Safarpour: If we look at it from the user’s problem perspective, Ashish is talking about a problem with a single property that’s hard to prove, and there are always these cases. But what we’re seeing is that the vast size of the problem, and the sheer number of properties that they’re trying to work on, is orders of magnitude bigger than previous generations. It’s not uncommon to hear from our customers that in a formal property verification setup, not connectivity or coverage or anything like that, they have hundreds of thousands, if not millions, of properties that they need to prove. In these setups, compute makes a really big difference. If you have hundreds of cores available or thousands of cores available, big memory machines, there’s a lot that you can do. While proving one property can always be hard, one of the challenges that we find ourselves having to solve is one of management. You have hundreds of thousands of properties, you have hundreds of cores at your disposal. Even when you’re running this nightly for regressions, or over a week, there are properties that have not gotten enough time for any single engine to work on it. You have to innovate, because in the past you wouldn’t have problems that are as broad as they are now. The sheer volume of what our customers bring to us has become a major challenge. The machine availability is there, but what we need to do on the orchestration side and smart deployment really plays a critical role. Customers do come to us and ask, ‘What if I give you 10,000 cores? What if I give you 100,000 cores for a few hours? Could you crack this?’ It is opening up this massively parallel domain. This is great. The problems are getting harder. The compute is available. That allows us to tackle these new sets of problems.
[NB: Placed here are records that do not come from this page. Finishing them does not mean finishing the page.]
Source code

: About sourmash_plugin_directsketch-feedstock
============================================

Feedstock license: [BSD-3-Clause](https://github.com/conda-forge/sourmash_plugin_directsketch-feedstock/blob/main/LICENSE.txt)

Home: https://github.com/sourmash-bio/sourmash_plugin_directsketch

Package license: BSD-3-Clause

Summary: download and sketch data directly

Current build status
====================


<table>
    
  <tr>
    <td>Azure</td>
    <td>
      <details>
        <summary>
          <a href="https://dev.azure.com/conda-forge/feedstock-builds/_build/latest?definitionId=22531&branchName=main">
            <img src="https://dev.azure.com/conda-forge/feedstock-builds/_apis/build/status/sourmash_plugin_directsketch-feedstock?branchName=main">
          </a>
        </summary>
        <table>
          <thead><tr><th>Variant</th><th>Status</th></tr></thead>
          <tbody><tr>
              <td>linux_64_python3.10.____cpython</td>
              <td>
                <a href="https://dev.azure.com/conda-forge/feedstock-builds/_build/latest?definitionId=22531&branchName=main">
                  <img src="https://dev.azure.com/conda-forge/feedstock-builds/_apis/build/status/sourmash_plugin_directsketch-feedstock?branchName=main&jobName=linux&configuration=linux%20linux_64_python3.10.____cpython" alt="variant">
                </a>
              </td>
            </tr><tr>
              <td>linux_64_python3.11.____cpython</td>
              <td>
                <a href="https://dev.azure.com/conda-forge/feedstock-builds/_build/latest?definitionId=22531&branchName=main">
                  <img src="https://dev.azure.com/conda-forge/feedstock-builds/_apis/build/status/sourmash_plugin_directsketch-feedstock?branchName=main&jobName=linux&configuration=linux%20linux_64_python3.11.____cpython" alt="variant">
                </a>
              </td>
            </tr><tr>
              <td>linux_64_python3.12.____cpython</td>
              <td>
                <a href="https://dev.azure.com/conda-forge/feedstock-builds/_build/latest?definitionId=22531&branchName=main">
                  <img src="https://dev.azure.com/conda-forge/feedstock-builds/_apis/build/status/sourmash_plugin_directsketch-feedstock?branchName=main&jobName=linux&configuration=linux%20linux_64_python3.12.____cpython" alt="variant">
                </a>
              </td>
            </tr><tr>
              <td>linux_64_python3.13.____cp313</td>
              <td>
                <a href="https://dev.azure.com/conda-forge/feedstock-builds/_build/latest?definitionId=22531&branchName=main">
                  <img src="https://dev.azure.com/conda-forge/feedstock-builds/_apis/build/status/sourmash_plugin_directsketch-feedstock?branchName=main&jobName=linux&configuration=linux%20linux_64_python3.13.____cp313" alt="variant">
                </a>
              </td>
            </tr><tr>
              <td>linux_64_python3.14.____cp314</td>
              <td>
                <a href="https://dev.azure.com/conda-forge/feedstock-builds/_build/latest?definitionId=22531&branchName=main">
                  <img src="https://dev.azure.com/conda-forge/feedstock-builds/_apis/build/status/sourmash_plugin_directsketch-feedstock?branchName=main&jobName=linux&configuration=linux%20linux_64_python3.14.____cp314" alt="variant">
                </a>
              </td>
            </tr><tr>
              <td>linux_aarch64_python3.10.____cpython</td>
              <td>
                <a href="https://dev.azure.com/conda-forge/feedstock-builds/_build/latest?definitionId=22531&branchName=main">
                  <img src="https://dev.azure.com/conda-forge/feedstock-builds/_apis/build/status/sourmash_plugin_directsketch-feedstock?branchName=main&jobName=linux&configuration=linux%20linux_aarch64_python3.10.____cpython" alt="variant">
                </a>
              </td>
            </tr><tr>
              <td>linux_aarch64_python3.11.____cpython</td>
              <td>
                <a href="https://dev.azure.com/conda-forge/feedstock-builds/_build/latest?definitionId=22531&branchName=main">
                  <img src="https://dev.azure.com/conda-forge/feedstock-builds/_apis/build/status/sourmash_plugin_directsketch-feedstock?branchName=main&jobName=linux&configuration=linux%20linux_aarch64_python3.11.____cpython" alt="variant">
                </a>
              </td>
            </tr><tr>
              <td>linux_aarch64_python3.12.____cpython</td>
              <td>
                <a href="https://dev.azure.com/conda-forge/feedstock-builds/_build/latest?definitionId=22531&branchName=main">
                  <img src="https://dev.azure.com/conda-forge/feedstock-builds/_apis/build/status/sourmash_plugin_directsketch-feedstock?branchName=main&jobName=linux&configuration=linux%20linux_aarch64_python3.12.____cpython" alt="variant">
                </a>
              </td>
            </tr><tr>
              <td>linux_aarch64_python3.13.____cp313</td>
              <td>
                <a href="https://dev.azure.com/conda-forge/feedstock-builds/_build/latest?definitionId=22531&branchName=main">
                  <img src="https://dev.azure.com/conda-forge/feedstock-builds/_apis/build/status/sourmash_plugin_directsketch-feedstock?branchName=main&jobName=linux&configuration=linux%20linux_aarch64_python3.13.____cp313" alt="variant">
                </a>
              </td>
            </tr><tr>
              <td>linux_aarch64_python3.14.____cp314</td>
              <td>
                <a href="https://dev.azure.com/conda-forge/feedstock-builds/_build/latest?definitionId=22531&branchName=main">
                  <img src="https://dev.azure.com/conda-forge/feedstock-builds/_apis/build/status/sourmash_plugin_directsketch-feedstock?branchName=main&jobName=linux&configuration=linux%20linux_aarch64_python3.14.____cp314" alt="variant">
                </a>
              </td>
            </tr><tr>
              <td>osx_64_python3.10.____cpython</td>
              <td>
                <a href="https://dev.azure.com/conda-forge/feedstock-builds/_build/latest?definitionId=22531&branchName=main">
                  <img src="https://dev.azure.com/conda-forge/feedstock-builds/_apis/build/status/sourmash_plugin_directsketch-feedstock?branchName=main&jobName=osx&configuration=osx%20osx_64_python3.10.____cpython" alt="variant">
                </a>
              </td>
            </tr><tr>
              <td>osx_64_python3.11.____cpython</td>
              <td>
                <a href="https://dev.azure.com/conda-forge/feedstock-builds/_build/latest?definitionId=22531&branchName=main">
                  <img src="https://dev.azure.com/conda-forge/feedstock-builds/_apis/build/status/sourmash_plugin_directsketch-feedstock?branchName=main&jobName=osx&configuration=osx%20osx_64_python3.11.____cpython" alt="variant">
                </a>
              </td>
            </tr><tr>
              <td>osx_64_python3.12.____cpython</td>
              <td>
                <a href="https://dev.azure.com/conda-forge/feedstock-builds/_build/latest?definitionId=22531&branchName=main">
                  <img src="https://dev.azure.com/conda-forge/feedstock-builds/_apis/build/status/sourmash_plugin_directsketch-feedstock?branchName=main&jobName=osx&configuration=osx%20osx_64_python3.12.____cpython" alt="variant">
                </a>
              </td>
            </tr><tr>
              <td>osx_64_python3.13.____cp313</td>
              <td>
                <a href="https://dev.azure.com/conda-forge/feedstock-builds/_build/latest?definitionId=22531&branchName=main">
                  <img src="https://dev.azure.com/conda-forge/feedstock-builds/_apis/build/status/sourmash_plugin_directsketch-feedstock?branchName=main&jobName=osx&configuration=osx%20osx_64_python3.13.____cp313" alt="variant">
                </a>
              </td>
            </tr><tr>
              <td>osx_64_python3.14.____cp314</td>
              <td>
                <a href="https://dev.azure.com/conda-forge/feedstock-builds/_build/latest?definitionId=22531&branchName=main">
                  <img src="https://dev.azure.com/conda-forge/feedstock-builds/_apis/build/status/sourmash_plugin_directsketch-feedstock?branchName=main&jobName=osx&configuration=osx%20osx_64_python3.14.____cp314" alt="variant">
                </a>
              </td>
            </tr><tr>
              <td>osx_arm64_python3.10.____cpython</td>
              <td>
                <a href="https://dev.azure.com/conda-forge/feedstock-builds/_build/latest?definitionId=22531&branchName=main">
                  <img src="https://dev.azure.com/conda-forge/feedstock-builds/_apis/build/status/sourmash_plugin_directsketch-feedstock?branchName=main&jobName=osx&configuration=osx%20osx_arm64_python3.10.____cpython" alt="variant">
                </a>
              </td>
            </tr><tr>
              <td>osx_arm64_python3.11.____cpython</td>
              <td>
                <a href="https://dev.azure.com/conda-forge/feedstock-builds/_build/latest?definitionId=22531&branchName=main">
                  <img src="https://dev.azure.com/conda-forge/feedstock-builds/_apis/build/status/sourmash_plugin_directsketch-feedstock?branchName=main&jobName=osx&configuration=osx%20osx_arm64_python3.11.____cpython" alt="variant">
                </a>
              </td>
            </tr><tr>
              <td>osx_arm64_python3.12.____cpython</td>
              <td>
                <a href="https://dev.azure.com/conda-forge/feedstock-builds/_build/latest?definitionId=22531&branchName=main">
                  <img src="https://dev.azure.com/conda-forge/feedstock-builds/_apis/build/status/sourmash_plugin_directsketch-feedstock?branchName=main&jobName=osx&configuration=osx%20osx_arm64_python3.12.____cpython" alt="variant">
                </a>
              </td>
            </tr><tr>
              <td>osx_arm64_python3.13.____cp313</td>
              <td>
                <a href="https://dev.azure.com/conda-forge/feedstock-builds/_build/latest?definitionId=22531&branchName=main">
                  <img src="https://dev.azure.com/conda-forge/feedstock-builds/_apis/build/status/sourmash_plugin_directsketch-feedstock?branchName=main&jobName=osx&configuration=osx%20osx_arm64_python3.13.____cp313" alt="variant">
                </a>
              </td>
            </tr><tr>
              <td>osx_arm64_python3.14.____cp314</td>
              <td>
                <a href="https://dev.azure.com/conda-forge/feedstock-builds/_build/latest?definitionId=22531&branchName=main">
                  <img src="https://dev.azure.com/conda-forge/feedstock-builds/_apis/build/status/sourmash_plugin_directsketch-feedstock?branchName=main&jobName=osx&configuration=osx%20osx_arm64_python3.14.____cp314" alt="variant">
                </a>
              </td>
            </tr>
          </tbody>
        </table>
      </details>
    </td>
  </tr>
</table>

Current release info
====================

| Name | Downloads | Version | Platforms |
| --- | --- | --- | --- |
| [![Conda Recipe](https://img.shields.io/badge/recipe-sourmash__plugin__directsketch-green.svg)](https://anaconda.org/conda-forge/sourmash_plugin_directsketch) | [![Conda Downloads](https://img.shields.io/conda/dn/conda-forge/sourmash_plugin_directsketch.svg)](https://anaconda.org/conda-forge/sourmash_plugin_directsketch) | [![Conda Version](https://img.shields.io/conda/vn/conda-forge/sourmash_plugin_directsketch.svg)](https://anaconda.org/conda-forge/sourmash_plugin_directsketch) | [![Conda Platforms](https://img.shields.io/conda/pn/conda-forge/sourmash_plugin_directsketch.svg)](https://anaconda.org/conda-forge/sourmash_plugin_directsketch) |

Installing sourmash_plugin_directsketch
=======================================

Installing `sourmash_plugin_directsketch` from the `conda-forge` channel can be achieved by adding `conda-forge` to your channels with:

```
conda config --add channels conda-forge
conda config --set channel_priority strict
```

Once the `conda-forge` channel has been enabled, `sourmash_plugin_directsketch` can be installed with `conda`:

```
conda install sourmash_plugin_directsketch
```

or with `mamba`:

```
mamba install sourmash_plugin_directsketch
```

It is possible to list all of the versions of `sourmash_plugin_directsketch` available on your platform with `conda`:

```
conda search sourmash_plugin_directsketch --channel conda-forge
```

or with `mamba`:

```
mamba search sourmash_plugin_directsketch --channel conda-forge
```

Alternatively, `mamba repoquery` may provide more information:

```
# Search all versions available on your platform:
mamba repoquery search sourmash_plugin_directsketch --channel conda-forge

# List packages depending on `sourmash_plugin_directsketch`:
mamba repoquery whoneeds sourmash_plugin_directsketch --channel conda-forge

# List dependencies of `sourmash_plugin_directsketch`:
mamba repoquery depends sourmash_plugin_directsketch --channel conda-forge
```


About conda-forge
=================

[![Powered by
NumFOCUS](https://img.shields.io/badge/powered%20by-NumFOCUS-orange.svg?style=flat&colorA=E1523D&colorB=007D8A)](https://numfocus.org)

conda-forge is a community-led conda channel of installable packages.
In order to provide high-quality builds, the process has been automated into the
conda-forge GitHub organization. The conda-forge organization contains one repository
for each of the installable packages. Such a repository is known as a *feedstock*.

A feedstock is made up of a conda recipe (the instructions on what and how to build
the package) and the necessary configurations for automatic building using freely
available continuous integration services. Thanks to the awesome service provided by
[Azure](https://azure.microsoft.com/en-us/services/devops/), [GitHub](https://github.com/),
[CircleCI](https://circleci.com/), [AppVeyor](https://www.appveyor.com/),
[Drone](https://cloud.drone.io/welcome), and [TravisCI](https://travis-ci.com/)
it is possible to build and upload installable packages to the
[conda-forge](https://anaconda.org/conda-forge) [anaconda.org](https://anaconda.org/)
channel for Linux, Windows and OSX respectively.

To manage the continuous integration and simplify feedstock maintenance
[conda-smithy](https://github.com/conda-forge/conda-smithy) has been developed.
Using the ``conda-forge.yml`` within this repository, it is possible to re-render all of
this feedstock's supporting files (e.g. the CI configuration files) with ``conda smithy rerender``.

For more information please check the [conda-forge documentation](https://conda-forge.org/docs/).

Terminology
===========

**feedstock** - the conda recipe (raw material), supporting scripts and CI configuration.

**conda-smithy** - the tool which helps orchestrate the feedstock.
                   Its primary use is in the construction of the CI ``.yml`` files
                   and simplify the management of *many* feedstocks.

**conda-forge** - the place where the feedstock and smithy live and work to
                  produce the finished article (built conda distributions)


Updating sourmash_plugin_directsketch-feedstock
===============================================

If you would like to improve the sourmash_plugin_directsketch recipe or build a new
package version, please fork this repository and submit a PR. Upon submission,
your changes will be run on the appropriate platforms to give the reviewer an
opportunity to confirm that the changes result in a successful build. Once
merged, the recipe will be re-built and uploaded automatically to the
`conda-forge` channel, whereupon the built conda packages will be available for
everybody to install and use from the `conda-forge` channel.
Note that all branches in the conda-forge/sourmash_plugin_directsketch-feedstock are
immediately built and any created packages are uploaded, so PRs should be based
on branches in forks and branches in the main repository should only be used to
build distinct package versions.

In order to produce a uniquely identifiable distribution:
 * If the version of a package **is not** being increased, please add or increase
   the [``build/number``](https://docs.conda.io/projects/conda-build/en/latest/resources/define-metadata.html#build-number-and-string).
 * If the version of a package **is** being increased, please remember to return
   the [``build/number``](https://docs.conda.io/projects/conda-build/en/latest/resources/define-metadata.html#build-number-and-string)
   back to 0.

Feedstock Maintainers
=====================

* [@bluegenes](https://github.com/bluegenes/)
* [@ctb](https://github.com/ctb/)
Zhang: From a tool perspective, we definitely want to leverage parallelization, leverage all the compute. But the reality is that customers don’t have unlimited compute. We are still working with the constraint that there’s only so much compute we can give you, and we’re competing with simulation and all the other tools. There’s the real-life limitation, but on the technology side, there are a lot of advancements that are taking advantage of what we can do to parallelize jobs, orchestrate it in a way that’s most efficient, leveraging previous results. All of those improvements are from the tool perspective. But I wish we had unlimited compute.